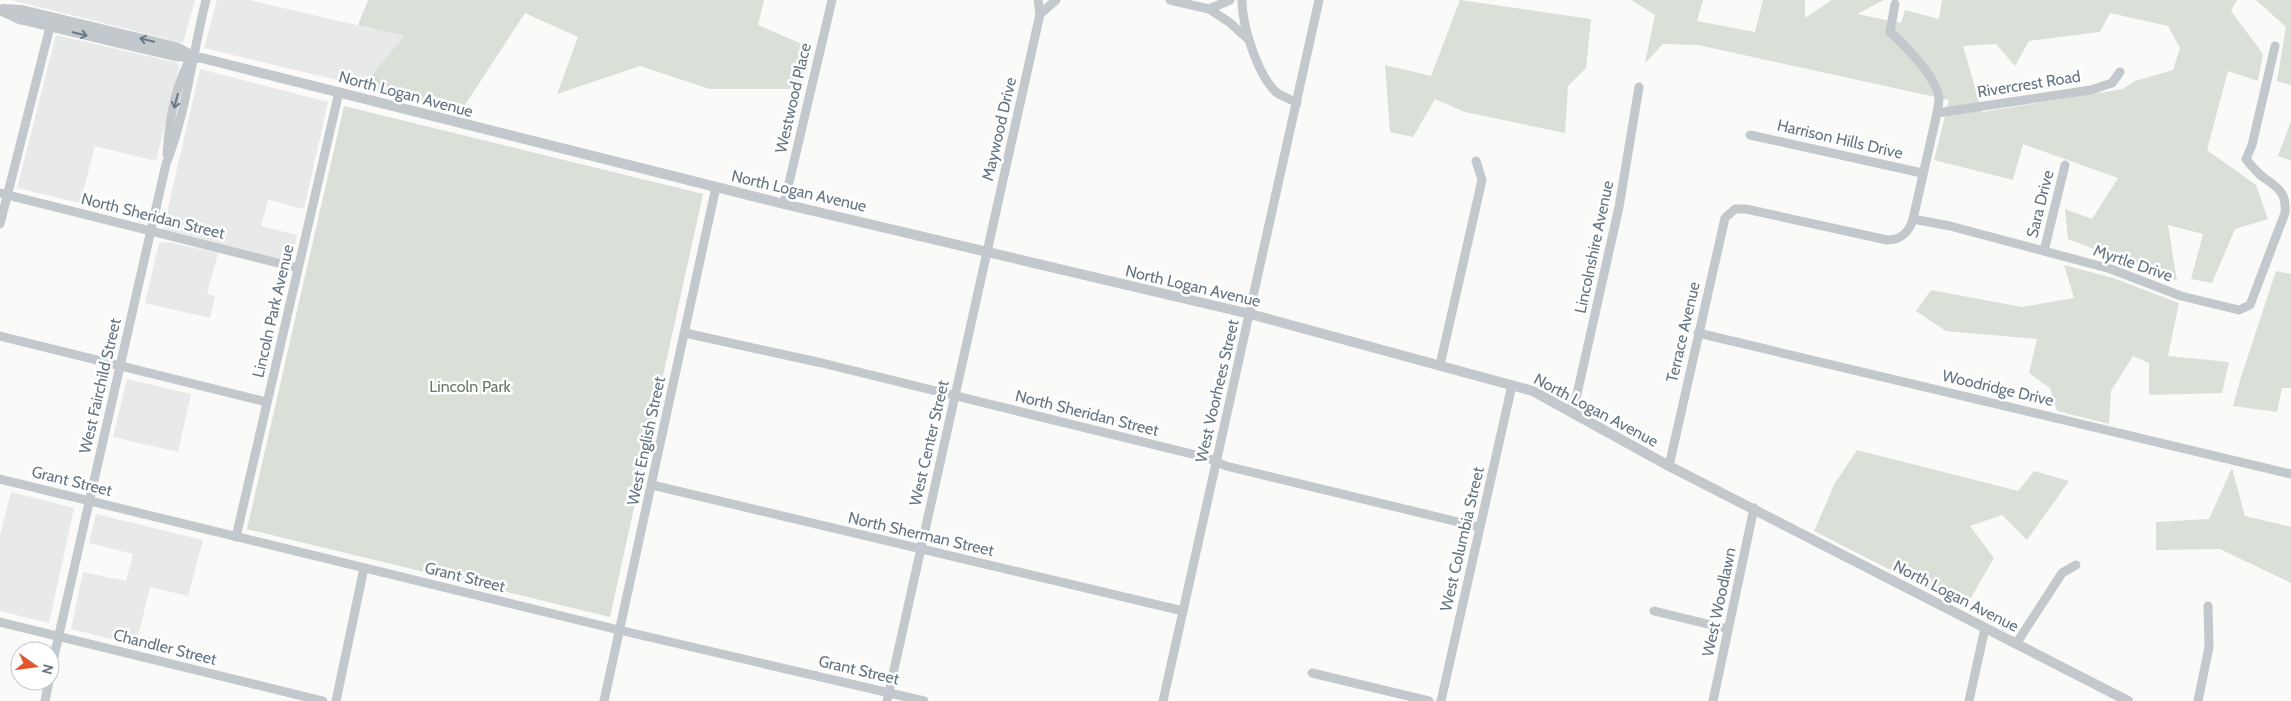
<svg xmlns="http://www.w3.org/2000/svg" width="2291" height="701" font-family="Cabin,sans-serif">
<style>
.built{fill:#e8e9e9}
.green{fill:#dadfd7;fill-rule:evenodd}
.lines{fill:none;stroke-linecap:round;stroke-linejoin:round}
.minor{stroke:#c3c8cc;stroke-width:9}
.tertiary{stroke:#c3c8cc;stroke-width:10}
.oneway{stroke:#6a7a87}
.labels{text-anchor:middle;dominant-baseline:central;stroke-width:5;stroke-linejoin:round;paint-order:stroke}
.street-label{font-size:16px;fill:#657683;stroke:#fff}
.park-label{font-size:16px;fill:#687a64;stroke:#fff}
</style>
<rect width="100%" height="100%" fill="#fafaf8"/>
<!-- built -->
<g class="built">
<polygon points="11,0 195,0 183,43"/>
<polygon points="217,0 249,0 404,36 391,93 204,48"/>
<polygon points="56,35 178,63 179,68 156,161 95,146 80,203 17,188"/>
<polygon points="200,69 328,102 304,209 268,200 261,226 297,235 292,259 281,259 163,229"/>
<polygon points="168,242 218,253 207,294 215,296 210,318 145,303 159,243"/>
<polygon points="127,379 191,394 178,452 113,437"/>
<polygon points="11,492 74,508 49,623 0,611 0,535"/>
<polygon points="96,514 203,540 188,596 150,587 136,645 71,629 83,572 126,581 133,554 89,543"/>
</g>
<!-- green -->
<g class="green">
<polygon points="368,0 764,0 758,25 811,48 799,89 710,89 640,66 557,94 578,37 525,13 461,111 363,87 404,36 358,25"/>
<polygon points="1460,0 1591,19 1586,68 1568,86 1565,133 1465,112 1435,99 1413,137 1390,132 1385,65 1431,76"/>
<path d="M1631 0H1703L1697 21 1755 32 1763 0H1805V18L1832 0H1884L1857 14 1901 23 1905 10 1939 19 1942 0H2237L2231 11 2263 54 2258 81 2228 71 2207 150 2256 185 2268 219 2235 229 2212 283 2191 279 2203 234 2168 225 2177 281 2068 239 2065 209 2092 219 2118 178 2023 144 2013 180 1934 160 1949 100 1698 45 1663 44 1645 63 1655 15ZM2110 13 2168 26 2180 48 2173 70 2135 81 2123 89 1982 112 1963 46 1996 44 2015 66 2029 41 2100 32Z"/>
<polygon points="2256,0 2291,0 2291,85 2277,81 2286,27"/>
<polygon points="344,106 703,194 610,617 247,529"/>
<polygon points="2291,121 2291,161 2278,156"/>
<polygon points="2064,265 2113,278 2179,303 2168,356 2229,362 2222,393 2149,395 2149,363 2133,356 2111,391 2109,424 2057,411 2050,388 2029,373 2037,339 1946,331 1916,311 1931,290 2022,307 2074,298"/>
<polygon points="2276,271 2291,274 2291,388 2282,388 2277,412 2233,406 2241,377"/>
<polygon points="1857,450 2018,491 2034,471 2069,481 2027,540 2002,515 1970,526 1994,558 1965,608 1814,531 1835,483"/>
<polygon points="2232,468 2245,516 2291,527 2291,583 2220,549 2156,550 2156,522 2209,519"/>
</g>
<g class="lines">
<!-- minor -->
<g class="minor">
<polyline points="1170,0 1209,9 1230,0"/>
<path d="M1242 0C1242 25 1257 74 1276 92 1281 96 1290 99 1297 103"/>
<path d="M1895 4 1890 32C1906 46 1935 76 1939 97 1939 102 1938 108 1937 113"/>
<polyline points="1209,9 1229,22 1248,39"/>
<polyline points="1040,14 1056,0"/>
<polyline points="1750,135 1922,173"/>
<path d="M167 154C169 122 175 84 192 56"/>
<polyline points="0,193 298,268"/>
<polyline points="784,204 832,0"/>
<polyline points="1913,219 1937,113 2091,90 2112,83 2120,72"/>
<polyline points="0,224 50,27"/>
<polyline points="2044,251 2065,165"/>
<polyline points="685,333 822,363 1208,458 1226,466 1479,527"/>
<polyline points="1698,333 2291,474"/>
<polyline points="0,336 267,402"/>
<polyline points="1440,365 1482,180 1476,161"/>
<polyline points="1570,411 1577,394 1619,207 1639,87"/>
<path d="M1669 466 1725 218 1735 209H1746L1887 240C1902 240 1909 232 1913 219L1950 226 2111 269 2181 296 2239 310 2250 305 2285 213C2287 192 2277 187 2263 177 2256 172 2251 165 2246 159L2252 145 2275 46"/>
<polyline points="0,479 619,630 924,701"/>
<polyline points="652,485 1183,611"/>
<polyline points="236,537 339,92"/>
<polyline points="1654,611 1728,629"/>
<polyline points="0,622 323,701"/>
<polyline points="2016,644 2062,573 2076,565"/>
<polyline points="1312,673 1429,701"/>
<path d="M50 674 166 164C187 110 192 55 206 0"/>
<polyline points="45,701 49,681"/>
<polyline points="336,701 364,568"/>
<polyline points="604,701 716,187"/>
<polyline points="887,701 1040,14 1038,0"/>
<polyline points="1163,701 1319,0"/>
<polyline points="1441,701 1512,385"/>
<polyline points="1713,701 1754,508"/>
<polyline points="1969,701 1985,628"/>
<polyline points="2198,701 2209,647 2208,606"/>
</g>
<!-- tertiary -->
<g class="tertiary">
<polyline points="3,9 22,10 176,47 191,55"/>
<polyline points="0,10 19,19 119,43 175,56 202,58 784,204 1250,314 1533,391 1669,466 2128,701"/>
</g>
</g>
<!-- one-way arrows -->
<defs><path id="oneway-shaft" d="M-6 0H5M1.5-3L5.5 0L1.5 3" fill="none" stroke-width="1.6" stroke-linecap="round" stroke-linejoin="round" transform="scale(1.25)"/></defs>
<g class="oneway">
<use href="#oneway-shaft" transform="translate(80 34) rotate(13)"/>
<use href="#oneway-shaft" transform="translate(147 40) rotate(-166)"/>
<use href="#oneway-shaft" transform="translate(176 101) rotate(104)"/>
</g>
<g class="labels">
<!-- street labels -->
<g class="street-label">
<text transform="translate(2029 84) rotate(-9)">Rivercrest Road</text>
<text transform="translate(406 94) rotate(15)">North Logan Avenue</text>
<text transform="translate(793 98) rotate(-77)">Westwood Place</text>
<text transform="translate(999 129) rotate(-77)">Maywood Drive</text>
<text transform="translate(1840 139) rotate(13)">Harrison Hills Drive</text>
<text transform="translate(799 191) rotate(13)">North Logan Avenue</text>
<text transform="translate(2040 204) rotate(-76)">Sara Drive</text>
<text transform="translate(153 216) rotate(14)">North Sheridan Street</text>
<text transform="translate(1594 247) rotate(-78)">Lincolnshire Avenue</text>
<text transform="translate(2133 263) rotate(19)">Myrtle Drive</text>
<text transform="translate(1193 286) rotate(13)">North Logan Avenue</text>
<text transform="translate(273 311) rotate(-77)">Lincoln Park Avenue</text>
<text transform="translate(1683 332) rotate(-77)">Terrace Avenue</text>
<text transform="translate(100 386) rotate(-77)">West Fairchild Street</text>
<text transform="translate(1998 388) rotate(13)">Woodridge Drive</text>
<text transform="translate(1217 391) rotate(-77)">West Voorhees Street</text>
<text transform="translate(1596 410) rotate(28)">North Logan Avenue</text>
<text transform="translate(1087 413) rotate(14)">North Sheridan Street</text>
<text transform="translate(646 441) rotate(-78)">West English Street</text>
<text transform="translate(929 443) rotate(-77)">West Center Street</text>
<text transform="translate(72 481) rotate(14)">Grant Street</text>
<text transform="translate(921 534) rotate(13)">North Sherman Street</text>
<text transform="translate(1462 539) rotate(-77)">West Columbia Street</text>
<text transform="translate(465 577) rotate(14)">Grant Street</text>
<text transform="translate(1956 596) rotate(27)">North Logan Avenue</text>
<text transform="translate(1719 602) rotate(-78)">West Woodlawn</text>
<text transform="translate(165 647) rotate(14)">Chandler Street</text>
<text transform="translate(859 670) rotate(13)">Grant Street</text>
</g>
<!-- park labels -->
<g class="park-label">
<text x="470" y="386">Lincoln Park</text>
</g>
</g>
<!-- north arrow -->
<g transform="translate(35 666) rotate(104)"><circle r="24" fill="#ffffff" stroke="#c1c8cd"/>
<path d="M0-4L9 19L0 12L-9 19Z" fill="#e4572e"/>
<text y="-8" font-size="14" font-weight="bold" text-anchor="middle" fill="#657683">N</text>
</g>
</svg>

• • • • •

■ **DIRECTIONS FOR THIS TASK**: Where does "lines" occur in the data? Copy each line that has it.

■ **FINISHED TASK**:
.lines{fill:none;stroke-linecap:round;stroke-linejoin:round}
<g class="lines">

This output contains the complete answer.